### WHAT YOU WILL DO:
Would you transcribe the listing that follows, character for character, and omit its images?
Segment Open
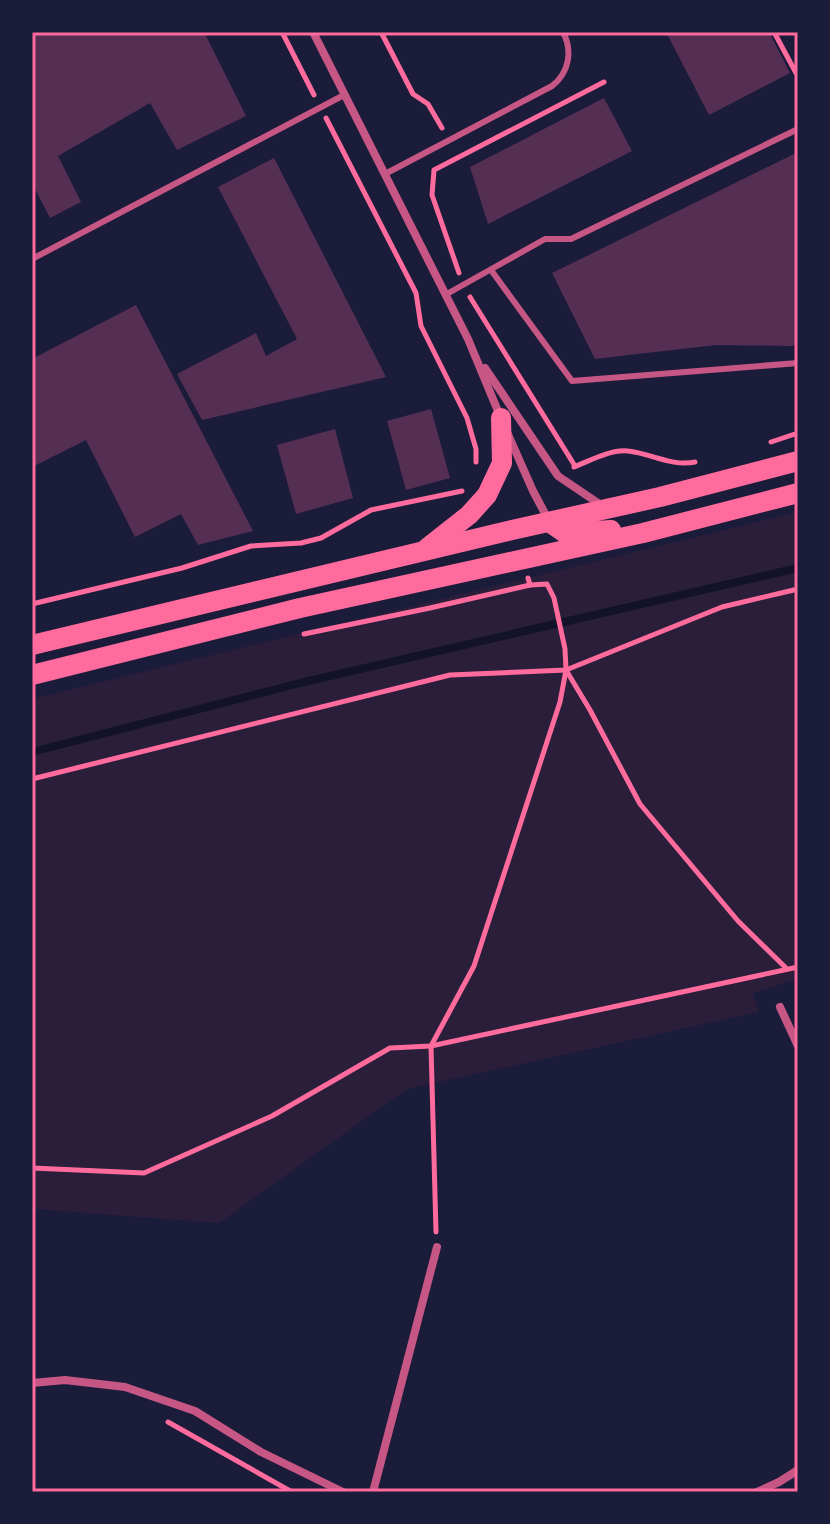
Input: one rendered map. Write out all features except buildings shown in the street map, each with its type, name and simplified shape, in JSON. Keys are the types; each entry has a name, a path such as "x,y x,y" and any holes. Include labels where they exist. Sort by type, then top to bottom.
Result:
{"main road":[{"path":"421,553 469,515 487,495 502,463 501,418"},
{"path":"32,645 798,461"},
{"path":"32,675 300,608 643,533 798,493"},
{"path":"549,522 565,533 606,529 643,533"}],"street":[{"path":"313,32 475,354 549,522"},
{"path":"475,354 558,476 607,509"},
{"path":"780,1007 798,1046"},
{"path":"373,1492 437,1247"},
{"path":"32,1383 65,1380 125,1387 195,1411 261,1452 343,1492"},
{"path":"757,1492 798,1470"}],"lane":[{"path":"385,174 561,79 569,57 568,40 563,32"},
{"path":"32,259 344,95"},
{"path":"445,295 545,239 571,239 798,129"},
{"path":"491,270 572,381 798,363"}],"path":[{"path":"282,32 416,293 421,326 469,426 476,449 474,473"},
{"path":"381,32 413,94 428,104 457,157"},
{"path":"774,32 798,72"},
{"path":"575,466 464,285 432,195 434,170 604,82"},
{"path":"759,446 798,433"},
{"path":"558,476 575,466 625,450 674,462 690,464 704,460"},
{"path":"32,604 182,568 251,546 301,543 321,538 371,510 464,491 469,482"},
{"path":"304,634 530,585"},
{"path":"32,779 450,675 566,670 722,607 798,589"},
{"path":"437,1247 431,1046 474,966 560,702 566,670 565,649 554,598"},
{"path":"566,670 640,804 738,921 787,969"},
{"path":"32,1168 144,1173 272,1116 390,1048 431,1046 798,967"},
{"path":"158,1418 292,1492"}],"shaded area":[{"path":"798,512 798,979 753,993 759,1012 407,1089 219,1223 32,1209 32,699"}],"waterway":[{"path":"32,752 300,683 798,568"}]}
Segment Closed
### FINISHED EXERCISE:
Input: one rendered map. Write out all features except buildings shown in the street map, each with its type, name and simplified shape, in JSON. Keys are the types; each entry has a name, a path such as "x,y x,y" and any holes. Include labels where they exist. Sort by type, then top to bottom.
Result:
{"main road":[{"path":"421,553 469,515 487,495 502,463 501,418"},
{"path":"32,645 798,461"},
{"path":"32,675 300,608 643,533 798,493"},
{"path":"549,522 565,533 606,529 643,533"}],"street":[{"path":"313,32 475,354 549,522"},
{"path":"475,354 558,476 607,509"},
{"path":"780,1007 798,1046"},
{"path":"373,1492 437,1247"},
{"path":"32,1383 65,1380 125,1387 195,1411 261,1452 343,1492"},
{"path":"757,1492 798,1470"}],"lane":[{"path":"385,174 561,79 569,57 568,40 563,32"},
{"path":"32,259 344,95"},
{"path":"445,295 545,239 571,239 798,129"},
{"path":"491,270 572,381 798,363"}],"path":[{"path":"282,32 416,293 421,326 469,426 476,449 474,473"},
{"path":"381,32 413,94 428,104 457,157"},
{"path":"774,32 798,72"},
{"path":"575,466 464,285 432,195 434,170 604,82"},
{"path":"759,446 798,433"},
{"path":"558,476 575,466 625,450 674,462 690,464 704,460"},
{"path":"32,604 182,568 251,546 301,543 321,538 371,510 464,491 469,482"},
{"path":"304,634 530,585"},
{"path":"32,779 450,675 566,670 722,607 798,589"},
{"path":"437,1247 431,1046 474,966 560,702 566,670 565,649 554,598"},
{"path":"566,670 640,804 738,921 787,969"},
{"path":"32,1168 144,1173 272,1116 390,1048 431,1046 798,967"},
{"path":"158,1418 292,1492"}],"shaded area":[{"path":"798,512 798,979 753,993 759,1012 407,1089 219,1223 32,1209 32,699"}],"waterway":[{"path":"32,752 300,683 798,568"}]}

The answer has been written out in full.